● YOUR TASK
The expected answer comprises all lines from the entries that contain the string "TRIANGLE".

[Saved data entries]
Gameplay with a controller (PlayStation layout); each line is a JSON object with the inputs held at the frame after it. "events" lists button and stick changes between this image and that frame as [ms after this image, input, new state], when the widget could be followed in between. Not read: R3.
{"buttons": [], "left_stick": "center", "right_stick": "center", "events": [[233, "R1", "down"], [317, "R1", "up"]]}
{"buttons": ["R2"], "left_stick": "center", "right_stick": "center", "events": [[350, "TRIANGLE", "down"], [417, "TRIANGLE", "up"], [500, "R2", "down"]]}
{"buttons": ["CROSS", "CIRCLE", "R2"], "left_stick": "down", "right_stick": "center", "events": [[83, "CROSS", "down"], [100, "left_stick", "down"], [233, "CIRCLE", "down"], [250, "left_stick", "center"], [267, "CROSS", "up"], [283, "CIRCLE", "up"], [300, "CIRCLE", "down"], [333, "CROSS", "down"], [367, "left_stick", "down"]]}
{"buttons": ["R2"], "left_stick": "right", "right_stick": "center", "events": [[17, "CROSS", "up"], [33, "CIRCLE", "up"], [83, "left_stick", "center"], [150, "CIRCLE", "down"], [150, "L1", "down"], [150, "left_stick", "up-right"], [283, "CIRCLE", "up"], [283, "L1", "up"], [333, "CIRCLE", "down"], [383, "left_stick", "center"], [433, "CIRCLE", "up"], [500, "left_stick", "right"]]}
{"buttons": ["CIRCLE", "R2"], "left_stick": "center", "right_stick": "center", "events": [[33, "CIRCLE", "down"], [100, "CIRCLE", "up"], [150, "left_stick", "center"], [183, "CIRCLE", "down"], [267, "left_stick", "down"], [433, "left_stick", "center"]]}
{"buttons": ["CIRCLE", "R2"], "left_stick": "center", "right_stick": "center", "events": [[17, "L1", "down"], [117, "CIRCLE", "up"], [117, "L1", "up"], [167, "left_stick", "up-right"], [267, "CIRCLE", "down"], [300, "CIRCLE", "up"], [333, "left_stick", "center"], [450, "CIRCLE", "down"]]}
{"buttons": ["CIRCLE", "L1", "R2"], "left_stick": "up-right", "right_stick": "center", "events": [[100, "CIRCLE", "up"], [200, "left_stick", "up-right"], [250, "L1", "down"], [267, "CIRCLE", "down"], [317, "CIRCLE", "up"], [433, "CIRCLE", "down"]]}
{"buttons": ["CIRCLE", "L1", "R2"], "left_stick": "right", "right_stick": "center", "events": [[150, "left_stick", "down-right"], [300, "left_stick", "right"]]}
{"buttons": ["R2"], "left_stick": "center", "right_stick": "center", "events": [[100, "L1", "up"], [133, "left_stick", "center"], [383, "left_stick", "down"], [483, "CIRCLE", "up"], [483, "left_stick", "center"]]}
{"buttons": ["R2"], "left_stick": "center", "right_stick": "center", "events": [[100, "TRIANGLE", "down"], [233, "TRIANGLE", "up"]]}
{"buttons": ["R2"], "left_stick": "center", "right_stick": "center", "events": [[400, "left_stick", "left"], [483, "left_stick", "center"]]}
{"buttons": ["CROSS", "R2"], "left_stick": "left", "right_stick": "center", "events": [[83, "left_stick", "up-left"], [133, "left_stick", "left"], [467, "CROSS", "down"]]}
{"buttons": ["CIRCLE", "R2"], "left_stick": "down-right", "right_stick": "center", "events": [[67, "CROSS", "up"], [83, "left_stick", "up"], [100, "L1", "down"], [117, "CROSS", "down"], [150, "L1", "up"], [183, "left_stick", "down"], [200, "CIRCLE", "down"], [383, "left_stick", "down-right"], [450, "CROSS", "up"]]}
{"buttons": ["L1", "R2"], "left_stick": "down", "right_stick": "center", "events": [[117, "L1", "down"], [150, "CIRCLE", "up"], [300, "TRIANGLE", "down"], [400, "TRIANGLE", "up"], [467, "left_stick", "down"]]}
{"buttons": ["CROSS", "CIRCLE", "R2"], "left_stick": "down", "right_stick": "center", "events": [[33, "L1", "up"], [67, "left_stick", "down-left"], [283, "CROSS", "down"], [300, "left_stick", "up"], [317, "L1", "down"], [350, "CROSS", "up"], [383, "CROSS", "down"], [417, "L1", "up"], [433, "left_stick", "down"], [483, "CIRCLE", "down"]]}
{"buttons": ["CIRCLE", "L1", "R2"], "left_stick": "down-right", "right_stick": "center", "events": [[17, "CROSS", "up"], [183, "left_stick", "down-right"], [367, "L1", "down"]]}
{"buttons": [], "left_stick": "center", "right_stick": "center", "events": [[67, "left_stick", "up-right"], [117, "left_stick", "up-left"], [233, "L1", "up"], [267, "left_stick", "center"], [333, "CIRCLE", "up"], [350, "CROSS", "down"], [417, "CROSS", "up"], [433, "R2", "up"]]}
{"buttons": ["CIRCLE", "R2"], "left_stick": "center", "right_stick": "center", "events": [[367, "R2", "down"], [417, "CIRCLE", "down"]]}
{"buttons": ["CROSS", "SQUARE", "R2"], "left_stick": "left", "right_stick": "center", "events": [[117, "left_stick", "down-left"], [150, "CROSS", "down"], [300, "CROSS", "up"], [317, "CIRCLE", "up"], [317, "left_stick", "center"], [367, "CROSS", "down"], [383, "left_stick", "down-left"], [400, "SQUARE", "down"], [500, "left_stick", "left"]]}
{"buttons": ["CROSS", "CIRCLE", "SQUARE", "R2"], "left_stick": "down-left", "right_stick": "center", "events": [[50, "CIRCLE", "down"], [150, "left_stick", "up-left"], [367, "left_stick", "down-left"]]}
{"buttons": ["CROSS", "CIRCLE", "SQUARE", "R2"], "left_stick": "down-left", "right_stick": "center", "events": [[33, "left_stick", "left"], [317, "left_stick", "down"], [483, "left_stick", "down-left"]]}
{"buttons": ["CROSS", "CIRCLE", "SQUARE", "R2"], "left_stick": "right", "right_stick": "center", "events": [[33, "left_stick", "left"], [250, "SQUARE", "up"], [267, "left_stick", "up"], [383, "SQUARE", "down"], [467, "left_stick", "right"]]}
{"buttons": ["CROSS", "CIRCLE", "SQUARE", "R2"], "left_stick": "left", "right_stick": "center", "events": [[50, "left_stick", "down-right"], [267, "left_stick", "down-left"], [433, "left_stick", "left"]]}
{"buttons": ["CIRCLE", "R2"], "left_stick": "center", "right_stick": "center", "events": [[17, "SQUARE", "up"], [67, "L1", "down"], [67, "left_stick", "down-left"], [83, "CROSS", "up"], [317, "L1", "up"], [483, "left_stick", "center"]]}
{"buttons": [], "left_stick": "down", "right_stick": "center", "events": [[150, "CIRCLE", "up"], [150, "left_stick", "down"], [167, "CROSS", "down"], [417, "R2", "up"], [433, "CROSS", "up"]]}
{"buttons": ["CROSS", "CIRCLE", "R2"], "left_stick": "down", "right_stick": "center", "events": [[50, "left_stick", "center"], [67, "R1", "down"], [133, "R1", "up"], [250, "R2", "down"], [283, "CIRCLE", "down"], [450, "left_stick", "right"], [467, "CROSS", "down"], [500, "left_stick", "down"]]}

● REPLY
{"buttons": ["R2"], "left_stick": "center", "right_stick": "center", "events": [[350, "TRIANGLE", "down"], [417, "TRIANGLE", "up"], [500, "R2", "down"]]}
{"buttons": ["R2"], "left_stick": "center", "right_stick": "center", "events": [[100, "TRIANGLE", "down"], [233, "TRIANGLE", "up"]]}
{"buttons": ["L1", "R2"], "left_stick": "down", "right_stick": "center", "events": [[117, "L1", "down"], [150, "CIRCLE", "up"], [300, "TRIANGLE", "down"], [400, "TRIANGLE", "up"], [467, "left_stick", "down"]]}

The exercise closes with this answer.